LPL approves Christian designation as advisors seek to tie faith into planning

Christian financial advisors aiming to provide faith-tailored planning services just got a boost from the nation's largest independent broker-dealer.

LPL Financial added “certified kingdom advisor” in July to its list of more than 30 designations allowed to be used in advisors’ marketing materials.

The IBD made the move a couple of years after Ameriprise authorized the CKA designation — but it still constitutes a major milestone, according to Rob West, president of Kingdom Advisors, the title’s issuing organization.

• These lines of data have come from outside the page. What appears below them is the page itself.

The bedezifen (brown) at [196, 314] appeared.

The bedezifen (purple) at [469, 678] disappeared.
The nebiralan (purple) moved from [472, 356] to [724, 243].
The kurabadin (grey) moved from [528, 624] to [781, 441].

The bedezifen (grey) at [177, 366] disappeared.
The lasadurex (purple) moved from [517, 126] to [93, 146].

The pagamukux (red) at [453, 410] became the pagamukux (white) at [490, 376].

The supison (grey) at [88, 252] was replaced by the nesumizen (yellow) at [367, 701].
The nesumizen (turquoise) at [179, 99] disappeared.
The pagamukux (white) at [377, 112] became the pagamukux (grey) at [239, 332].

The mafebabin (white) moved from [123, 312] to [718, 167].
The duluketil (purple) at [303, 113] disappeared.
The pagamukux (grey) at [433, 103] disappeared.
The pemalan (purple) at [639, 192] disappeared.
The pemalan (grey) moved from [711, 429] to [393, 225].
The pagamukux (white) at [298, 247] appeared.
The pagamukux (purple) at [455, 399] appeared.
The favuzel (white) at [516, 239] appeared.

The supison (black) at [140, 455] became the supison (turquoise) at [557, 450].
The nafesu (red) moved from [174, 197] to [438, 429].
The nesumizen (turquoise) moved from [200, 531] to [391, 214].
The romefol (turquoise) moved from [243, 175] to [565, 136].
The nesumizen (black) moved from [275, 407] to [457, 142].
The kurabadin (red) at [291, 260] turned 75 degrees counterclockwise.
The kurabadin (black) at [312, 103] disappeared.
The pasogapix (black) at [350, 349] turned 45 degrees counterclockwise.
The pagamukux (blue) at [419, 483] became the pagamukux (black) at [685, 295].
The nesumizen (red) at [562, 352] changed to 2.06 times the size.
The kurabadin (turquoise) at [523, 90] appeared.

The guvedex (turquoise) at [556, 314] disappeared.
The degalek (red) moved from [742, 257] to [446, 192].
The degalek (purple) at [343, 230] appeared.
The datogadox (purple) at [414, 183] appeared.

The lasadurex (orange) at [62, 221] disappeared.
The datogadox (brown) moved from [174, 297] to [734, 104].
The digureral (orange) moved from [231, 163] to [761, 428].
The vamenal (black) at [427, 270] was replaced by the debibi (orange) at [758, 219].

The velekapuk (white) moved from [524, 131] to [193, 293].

Kingdom Advisors works "to serve the public by creating a recognized and credible specialty of Christian financial, legal, and accounting professionals within the financial services industry offering biblically wise financial advice," according to its website.

Kingdom Advisors

LPL’s decision also came as the group seeks to complete such approvals from wirehouse firms and grow its ranks to as many as 30,000 advisors holding the CKA certification, West says. Currently, 1,272 advisors are CKAs. The organization is also expanding its academic programs for future advisors.

LPL launched one of Kingdom Advisors’ more than 200 study groups for advisors across the country in early 2017. The non-denominational certification carries requirements including a statement of faith, references and 10 years of planning experience or another designation, such as the CFP or ChFC.

Christians of all denominations make up more than 70% of the U.S. population, according to the Pew Research Center, and 68% of Christians view religion as “very important” to their lives, the research organization found in its last survey on the topic in 2014.

“It’s a very unique opportunity in the marketplace to have a designation like this,” says Bryan Mise, an LPL advisor with Summerville, South Carolina-based Compass Investment Advisors. “When you can tie your faith into what you’re doing with your money, it becomes a more holistic approach to financial planning.”

Mise traces his inspiration for becoming a planner to Crown Financial Ministries, a biblical financial study class he and his wife Julie took at their Baptist church in 2003. The Army National Guard veteran earned a college degree in finance and entered the field in 2010, garnering his CKA a year later.

Kingdom Advisors, which came out of an organization founded by advisor Ron Blue in 2003, spans more than 2,500 members. The organization started 60-hour college courses this past summer at two universities, and West says about 10 more are considering CFP programs with a CKA capstone.

“To have a major firm like LPL recognize the designation on the heels of the launch of a new course is a really big accomplishment, and, we hope, the first of many,” he says.

Merrill Lynch, Morgan Stanley and several other major firms also have study groups, and the organization is working to complete more approvals for the CKA title, he adds.

The Atlanta-based organization’s approach to planning includes Proverbs-based warnings about debt, a higher priority on transferring wisdom than wealth, charitable strategies and a different take on retirement, according to West.

“The whole idea of faith-based investing is really just one piece of this idea that there are clear planning differentiators that exist for this Christian market segment,” he says. “The Bible nowhere says that we save just to live a life of leisure. Their calling doesn’t have an expiration date.”

Mise participates in LPL’s Kingdom Advisors Support Group, which has two virtual meetings per month and quarterly conference calls with leaders in the field. LPL has 51 advisors with the CKA designation, according to the firm, but they couldn’t use it by their names or on their websites until it was approved.

“When an advisor is equipped to align financial advice with a client’s personal values, this not only impacts the client positively, but also creates a more meaningful advisor-client relationship,” Don Williams, LPL’s corporate liaison with Kingdom advisors, said in a statement.

Advisors in Oregon, however, still can’t use the CKA designation because state law prevents the use of certifications not issued by certain accreditation entities, according to Oregon’s financial regulator. FINRA lists more than 180 professional designations and at least nine accredited designations.